### [Work required]
Throughout the records below, find each line holding "picture" and copy it.

(Source data)
--
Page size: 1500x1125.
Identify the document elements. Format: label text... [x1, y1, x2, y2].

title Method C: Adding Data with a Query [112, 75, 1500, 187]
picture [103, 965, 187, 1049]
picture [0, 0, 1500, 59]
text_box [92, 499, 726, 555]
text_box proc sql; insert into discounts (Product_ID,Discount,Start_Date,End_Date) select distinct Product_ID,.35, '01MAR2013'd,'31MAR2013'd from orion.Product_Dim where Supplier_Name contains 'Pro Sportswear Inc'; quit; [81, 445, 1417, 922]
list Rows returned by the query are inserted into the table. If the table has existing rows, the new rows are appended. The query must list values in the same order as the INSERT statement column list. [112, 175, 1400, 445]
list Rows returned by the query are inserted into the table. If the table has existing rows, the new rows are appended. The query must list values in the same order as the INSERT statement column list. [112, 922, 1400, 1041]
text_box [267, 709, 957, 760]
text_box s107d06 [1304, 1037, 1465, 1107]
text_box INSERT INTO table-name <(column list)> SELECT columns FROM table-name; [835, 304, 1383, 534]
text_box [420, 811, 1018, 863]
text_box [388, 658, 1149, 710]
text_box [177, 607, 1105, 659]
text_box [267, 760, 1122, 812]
--
### [Response area]
picture [103, 965, 187, 1049]
picture [0, 0, 1500, 59]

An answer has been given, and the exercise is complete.